======== RECORDS FOR THIS TASK

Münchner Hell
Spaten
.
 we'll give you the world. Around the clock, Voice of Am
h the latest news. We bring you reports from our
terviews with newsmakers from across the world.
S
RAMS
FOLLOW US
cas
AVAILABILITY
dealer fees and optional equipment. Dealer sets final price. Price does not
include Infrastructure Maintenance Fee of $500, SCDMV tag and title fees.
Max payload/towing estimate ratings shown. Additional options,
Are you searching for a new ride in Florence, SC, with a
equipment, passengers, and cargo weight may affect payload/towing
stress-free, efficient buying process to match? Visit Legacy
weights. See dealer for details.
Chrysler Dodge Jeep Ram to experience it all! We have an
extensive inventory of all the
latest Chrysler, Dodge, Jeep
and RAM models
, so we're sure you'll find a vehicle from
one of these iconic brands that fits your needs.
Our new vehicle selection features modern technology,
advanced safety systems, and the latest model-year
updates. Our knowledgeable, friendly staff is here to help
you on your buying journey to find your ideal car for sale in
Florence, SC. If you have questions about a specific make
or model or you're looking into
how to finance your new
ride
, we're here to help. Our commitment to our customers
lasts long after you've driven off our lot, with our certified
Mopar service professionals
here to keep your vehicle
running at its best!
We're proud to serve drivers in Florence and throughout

================

◆ WHAT IS BEING ASKED ◆
Beginning with the line that contains "include Infrastructure Maintenance", write out every line through the end of the entries above, exactly.

◆ WRITTEN SOLUTION ◆
include Infrastructure Maintenance Fee of $500, SCDMV tag and title fees.
Max payload/towing estimate ratings shown. Additional options,
Are you searching for a new ride in Florence, SC, with a
equipment, passengers, and cargo weight may affect payload/towing
stress-free, efficient buying process to match? Visit Legacy
weights. See dealer for details.
Chrysler Dodge Jeep Ram to experience it all! We have an
extensive inventory of all the
latest Chrysler, Dodge, Jeep
and RAM models
, so we're sure you'll find a vehicle from
one of these iconic brands that fits your needs.
Our new vehicle selection features modern technology,
advanced safety systems, and the latest model-year
updates. Our knowledgeable, friendly staff is here to help
you on your buying journey to find your ideal car for sale in
Florence, SC. If you have questions about a specific make
or model or you're looking into
how to finance your new
ride
, we're here to help. Our commitment to our customers
lasts long after you've driven off our lot, with our certified
Mopar service professionals
here to keep your vehicle
running at its best!
We're proud to serve drivers in Florence and throughout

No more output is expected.